Before Yellowstone, Jimmy was a con. After that, he became what Ayn Rand calls an honest man. “The honest man is the one who knows that he cannot consume more than he has produced,” and he is someone who prides himself on being “the owner of his own mind and effort.”

Pride and purpose are strong themes throughout the series, and while hierarchy is present, status is not what is required. Farm owners, for example, increase the use of their core competencies and work in their areas of expertise. They never dismiss the fact that it is their work that enables Kevin Costner’s character, John Dutton, to maintain his lifestyle.

Dutton’s grand home and personal chef, compared to communal living quarters and meager meals, is nothing to worry about. Dutton built a life for himself and his family, and they were hired to help him maintain it. Rip and Lloyd do not envy him, and Dutton never underestimates them for the role they play.

Just like any founder growing an enterprise empire, we’re better off with the opportunities it brings, and we’ll be worse off with no choice. If useful alternatives arise, we should be free to pursue them, as Jimmy does, or look forward to building an empire of our own, as the Duttons did.

As the series develops, the success of the Dutton family depicts the best parts of capitalism (a system based on incentives, trade-offs, and transactions) and the worst parts of cronyism (a system based on rent-seeking for positions of power and political preferences in the political sphere). Perfectly illustrated in Season 4, and now in Season 5, Yellowstone illustrates the push and pull factors of a mixed economic system, and the perils of corporations and bureaucrats being buddies.

Capitalism and free markets generate “a system of natural liberty,” as Adam Smith put it, but nepotism breeds a system of sycophants and thugs. In Season 5, we may find the Duttons upping their political finesse not for the sake of fame, but to reduce their sense of captivity across the state. For John Dutton, his possessions are of the utmost importance to his person, which is why he will do whatever it takes to maintain control of it.

Overall, the Dutton family has an interesting charm. They are invulnerable and imperfect.
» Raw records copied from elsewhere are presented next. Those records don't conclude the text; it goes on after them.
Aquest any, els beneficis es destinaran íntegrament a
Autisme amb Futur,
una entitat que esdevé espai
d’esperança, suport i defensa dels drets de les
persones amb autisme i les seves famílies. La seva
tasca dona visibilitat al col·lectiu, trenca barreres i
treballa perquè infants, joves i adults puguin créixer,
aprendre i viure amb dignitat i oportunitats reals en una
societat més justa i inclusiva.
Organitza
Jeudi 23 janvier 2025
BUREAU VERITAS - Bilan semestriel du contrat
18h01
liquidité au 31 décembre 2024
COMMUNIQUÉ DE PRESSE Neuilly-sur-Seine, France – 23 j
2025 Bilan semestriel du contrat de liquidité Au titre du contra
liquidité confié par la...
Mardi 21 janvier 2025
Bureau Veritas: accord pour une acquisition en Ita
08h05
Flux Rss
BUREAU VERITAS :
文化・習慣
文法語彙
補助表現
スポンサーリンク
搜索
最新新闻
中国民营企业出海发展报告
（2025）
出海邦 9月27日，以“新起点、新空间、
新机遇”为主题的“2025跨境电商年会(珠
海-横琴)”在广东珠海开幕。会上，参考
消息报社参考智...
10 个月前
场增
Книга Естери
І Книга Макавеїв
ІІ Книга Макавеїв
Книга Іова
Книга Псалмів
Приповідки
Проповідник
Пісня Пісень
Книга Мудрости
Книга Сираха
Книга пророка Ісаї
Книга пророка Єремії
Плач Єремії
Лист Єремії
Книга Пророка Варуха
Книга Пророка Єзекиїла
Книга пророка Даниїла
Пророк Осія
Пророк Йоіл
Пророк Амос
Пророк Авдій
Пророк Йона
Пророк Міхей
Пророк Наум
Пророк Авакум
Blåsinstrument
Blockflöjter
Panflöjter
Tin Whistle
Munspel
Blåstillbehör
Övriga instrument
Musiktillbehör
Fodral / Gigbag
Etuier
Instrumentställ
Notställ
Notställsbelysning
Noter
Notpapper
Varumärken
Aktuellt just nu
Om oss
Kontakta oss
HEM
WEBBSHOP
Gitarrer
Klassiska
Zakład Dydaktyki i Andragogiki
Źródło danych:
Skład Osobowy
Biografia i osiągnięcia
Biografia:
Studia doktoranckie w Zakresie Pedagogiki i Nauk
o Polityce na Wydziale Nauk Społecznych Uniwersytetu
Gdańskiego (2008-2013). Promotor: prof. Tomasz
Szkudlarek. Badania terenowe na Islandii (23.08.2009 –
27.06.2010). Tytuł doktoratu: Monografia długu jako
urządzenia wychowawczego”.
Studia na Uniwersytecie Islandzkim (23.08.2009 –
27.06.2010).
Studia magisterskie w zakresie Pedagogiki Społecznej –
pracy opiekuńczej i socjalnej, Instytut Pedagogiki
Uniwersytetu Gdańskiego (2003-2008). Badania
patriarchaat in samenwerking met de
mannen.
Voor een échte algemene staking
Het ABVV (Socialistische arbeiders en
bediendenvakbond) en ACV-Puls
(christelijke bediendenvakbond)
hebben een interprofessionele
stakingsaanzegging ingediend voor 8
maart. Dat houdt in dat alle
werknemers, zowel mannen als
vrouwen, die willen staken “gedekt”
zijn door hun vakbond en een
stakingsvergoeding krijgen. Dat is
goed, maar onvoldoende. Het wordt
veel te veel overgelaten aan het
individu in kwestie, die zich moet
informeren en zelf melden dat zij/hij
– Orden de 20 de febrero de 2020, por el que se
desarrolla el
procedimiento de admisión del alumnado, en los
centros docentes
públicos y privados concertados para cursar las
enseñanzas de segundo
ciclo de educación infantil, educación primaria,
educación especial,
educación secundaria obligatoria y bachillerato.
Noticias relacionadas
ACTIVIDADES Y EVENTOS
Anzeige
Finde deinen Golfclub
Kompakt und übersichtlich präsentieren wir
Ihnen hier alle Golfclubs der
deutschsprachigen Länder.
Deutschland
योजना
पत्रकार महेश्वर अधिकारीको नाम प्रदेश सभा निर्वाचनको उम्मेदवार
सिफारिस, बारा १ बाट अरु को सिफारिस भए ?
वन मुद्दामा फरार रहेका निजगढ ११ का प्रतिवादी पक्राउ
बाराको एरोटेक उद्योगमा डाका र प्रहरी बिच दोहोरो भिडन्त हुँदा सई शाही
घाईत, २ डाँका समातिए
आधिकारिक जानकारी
They are loyal but far from dependent; They are relentless and conniving. And perhaps most importantly, they are aware of their weaknesses but would rather die than be seen as victims.

The reason Duttons attract us is not because they embody the American Dream, but rather because they remind us of the American creed.

I don’t choose to be an ordinary man.

I have the right to be uncommon – if I can.

I am looking for opportunity, not security. I do not desire to be a citizen kept, humbled and dulled by the state’s patronage of me.

I want a calculated risk; To dream, build, fail and succeed.

I refuse to trade stimulus for subsidy. I prefer life’s challenges to a content existence; The pleasure of fulfilling the calmness of a utopia that does not make sense.

I will not exchange freedom for goodness, nor my dignity for charity. I will never tremble before any master nor bow to any threat.

My heritage is standing [tall], proud and fearless. I think and work for myself, enjoy the benefits of my creations and face the world boldly and say, “I did this.”

“An American Ideology,” by Dean Alfang

Kimberly Josephson

Kimberly Josephson is Associate Professor of Business Administration at Lebanon Valley College and serves as an Assistant Research Fellow at the Center for Consumer Choice. She teaches courses on global sustainability, international marketing, and diversity in the workplace; Her research and opinion articles have appeared in numerous outlets.

She holds a PhD in Global Studies and Trade and a Master’s degree in International Politics from La Trobe University, a Master’s degree in Political Science from Temple University, and a Bachelor’s degree in Business Administration with a minor in Political Science from Bloomsburg University.